Dayton eyed her thoughtfully. It did not seem like such a tragedy to him, except of course, for the Bryants. He could understand this love for the wild Martian desert.
"Marry me, Doran, and we'll go together," Joe Dayton said.
So that was how it was. Dolph might think his whole family mad. Vitrac, chief scientist, who performed the ceremony, might think so too.
Joe and Doran ranged far ahead of the other searchers. Sometimes, in the hiss of the tempest, they thought they heard the weeping of a child. So they blundered through dust-drifts and murk, following what always proved a false lead.
The first night fell, a shrieking maelstrom of deathly cold, black as a pocket. An inflatable tent would have been a hardship for chill-stiffened fingers to set up in such a wind. They had no such burden. They burrowed beneath a thicket instead, into the layer of dry vegetation. For this there were no better tools than their heavy gloves. They dug deep, kicking the felty stuff behind them to plug the entrance, shutting out even the wail of the storm.

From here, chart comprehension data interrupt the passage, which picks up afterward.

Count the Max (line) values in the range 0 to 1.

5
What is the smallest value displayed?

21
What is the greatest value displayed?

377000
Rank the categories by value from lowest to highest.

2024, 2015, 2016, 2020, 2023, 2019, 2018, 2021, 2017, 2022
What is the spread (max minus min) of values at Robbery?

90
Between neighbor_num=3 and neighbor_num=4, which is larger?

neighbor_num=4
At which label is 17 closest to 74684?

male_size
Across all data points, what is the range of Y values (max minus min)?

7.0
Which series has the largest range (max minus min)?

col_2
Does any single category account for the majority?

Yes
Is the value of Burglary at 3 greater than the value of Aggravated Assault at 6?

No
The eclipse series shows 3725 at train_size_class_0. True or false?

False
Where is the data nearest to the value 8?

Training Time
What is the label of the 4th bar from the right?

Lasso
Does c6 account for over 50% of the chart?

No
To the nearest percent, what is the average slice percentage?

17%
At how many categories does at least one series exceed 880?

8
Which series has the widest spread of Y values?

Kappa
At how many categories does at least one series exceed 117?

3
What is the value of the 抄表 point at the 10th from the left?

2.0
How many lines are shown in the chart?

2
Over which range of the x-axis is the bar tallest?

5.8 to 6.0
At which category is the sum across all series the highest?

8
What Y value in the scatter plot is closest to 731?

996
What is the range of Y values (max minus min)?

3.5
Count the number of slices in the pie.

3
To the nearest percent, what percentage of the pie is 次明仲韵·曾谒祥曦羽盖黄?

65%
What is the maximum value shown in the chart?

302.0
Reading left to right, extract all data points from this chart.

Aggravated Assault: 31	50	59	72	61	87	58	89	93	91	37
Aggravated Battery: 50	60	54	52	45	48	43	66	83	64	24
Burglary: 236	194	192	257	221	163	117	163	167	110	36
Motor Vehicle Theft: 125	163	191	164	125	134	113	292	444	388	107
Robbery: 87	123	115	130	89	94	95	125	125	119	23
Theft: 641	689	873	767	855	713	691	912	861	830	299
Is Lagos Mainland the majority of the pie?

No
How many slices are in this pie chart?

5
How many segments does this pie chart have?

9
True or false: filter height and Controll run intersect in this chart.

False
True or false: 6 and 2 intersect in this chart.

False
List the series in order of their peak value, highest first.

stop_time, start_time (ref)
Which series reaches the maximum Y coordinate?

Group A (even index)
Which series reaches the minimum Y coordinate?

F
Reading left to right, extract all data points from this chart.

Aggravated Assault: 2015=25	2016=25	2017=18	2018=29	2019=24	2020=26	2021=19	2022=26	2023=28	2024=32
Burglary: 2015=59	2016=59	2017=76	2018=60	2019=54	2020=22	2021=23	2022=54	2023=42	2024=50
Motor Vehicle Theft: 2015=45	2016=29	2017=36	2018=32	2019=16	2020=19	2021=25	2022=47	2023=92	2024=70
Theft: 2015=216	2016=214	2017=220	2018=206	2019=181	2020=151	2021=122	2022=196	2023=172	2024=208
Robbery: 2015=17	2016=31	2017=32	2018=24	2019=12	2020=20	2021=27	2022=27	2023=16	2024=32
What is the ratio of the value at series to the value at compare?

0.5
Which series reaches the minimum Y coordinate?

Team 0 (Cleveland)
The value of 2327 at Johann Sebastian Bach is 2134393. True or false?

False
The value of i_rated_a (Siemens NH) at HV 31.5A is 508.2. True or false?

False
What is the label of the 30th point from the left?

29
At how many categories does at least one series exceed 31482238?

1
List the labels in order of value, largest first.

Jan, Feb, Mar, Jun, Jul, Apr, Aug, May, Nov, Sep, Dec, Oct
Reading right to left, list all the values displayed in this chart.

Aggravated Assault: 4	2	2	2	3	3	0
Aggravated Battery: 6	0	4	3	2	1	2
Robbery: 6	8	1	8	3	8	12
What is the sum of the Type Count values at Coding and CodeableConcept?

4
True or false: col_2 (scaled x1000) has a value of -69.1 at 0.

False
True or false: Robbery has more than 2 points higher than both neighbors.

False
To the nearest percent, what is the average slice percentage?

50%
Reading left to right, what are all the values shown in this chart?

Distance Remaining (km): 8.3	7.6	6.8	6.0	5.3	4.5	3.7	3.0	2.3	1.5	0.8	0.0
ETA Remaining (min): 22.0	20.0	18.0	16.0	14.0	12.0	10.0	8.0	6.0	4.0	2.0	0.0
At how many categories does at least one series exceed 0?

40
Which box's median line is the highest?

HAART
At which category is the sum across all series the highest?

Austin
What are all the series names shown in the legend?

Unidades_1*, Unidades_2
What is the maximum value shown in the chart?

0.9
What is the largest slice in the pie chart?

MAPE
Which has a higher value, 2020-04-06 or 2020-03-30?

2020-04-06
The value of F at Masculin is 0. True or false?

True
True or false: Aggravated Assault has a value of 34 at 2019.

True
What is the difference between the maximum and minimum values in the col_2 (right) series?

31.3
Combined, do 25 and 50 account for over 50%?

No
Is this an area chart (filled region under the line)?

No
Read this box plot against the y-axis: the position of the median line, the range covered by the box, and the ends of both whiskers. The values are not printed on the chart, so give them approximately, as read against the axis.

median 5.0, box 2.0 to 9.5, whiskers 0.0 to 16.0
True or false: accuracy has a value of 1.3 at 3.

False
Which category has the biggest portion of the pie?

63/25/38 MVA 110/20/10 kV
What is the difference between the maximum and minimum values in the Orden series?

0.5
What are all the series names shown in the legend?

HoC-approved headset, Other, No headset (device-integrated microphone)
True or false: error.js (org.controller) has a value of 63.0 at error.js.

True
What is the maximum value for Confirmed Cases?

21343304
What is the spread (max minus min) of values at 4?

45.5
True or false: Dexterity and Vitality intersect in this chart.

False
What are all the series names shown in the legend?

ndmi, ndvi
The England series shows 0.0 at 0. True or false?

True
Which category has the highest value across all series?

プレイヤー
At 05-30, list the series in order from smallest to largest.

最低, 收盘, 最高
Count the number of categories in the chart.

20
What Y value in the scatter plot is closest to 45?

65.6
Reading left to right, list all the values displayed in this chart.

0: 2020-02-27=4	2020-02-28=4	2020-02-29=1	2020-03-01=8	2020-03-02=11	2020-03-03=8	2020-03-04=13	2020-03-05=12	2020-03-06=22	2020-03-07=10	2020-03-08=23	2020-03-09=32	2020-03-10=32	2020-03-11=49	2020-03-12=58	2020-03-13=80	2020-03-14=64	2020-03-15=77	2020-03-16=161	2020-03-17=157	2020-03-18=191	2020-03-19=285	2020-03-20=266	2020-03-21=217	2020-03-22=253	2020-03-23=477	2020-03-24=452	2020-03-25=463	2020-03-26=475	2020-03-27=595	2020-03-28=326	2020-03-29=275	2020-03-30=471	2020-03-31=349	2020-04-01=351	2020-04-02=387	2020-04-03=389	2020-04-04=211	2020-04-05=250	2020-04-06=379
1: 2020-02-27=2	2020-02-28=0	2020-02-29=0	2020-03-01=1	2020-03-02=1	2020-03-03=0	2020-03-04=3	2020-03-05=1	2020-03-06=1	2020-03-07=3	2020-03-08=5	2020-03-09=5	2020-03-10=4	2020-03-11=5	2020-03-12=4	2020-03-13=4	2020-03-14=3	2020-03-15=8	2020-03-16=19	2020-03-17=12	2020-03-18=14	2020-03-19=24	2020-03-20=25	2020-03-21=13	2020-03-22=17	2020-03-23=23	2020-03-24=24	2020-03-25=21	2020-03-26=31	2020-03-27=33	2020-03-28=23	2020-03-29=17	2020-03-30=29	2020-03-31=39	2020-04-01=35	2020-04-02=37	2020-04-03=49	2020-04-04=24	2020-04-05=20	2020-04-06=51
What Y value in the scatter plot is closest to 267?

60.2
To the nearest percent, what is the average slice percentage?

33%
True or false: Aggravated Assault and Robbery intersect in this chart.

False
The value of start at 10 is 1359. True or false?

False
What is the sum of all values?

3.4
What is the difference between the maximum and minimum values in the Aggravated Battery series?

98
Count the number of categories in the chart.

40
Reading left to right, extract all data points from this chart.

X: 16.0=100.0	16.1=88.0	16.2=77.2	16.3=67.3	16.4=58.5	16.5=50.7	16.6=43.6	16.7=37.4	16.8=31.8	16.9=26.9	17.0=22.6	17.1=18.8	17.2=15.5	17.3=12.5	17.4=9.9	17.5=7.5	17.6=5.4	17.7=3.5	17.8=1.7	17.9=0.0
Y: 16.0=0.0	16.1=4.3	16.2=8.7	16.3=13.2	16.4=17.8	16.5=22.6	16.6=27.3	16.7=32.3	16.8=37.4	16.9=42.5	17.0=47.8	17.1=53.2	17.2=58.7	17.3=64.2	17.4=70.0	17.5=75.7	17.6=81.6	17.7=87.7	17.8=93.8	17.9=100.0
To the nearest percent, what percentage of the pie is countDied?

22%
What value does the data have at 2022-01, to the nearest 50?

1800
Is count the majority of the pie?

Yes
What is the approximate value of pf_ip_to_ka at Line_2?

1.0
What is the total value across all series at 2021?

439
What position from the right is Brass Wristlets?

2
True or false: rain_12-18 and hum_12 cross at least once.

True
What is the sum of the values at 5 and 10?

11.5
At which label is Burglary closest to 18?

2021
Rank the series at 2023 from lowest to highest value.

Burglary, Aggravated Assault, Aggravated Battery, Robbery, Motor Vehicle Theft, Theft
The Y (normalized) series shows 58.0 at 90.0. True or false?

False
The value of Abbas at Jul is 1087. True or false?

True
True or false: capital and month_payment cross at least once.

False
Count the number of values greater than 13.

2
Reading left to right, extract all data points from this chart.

"The strangest honeymoon, ever!" Doran laughed.
Musty air was trapped around them, high in oxygen-content. To enrich it further they slashed hollow root-capsules with their knives. A little warmth was being generated in those roots. Above was the additional insulation and airseal of drifting dust.
Joe could breathe here without an air-hood, and hold his wife close in savage protection and regret and apology for the soft, man-made luxuries that should be, especially now, and were not. Instead they were in darkness, under Martian soil and dead leaves. A grub's paradise. Ancient beings of the Red Planet might have lived like this when the need arose, but it was an existence far off the beaten track for humans.
"When we get back I'll make it all up to you, Doran," Joe kept insisting.